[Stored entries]
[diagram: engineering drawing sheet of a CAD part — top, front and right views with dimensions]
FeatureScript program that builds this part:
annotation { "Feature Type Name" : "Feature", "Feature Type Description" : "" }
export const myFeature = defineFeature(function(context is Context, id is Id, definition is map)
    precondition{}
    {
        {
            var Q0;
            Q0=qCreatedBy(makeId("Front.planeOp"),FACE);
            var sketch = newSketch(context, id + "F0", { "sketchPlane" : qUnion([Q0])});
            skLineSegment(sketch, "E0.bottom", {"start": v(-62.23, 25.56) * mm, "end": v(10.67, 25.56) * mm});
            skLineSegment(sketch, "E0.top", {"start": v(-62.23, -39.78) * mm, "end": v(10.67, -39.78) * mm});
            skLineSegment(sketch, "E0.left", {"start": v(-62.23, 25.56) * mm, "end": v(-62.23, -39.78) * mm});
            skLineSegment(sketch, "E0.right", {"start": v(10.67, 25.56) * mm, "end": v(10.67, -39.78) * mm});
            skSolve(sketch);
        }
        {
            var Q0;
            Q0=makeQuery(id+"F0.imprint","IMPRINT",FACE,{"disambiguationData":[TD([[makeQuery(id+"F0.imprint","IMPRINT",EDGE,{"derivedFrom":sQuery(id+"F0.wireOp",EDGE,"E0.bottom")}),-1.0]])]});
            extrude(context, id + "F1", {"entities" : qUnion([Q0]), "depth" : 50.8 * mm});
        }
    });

▶ Exercise instructions
Count the lines in the rows above that contain the string "right", treating case as significant, and give only the number.

▶ Correct output
2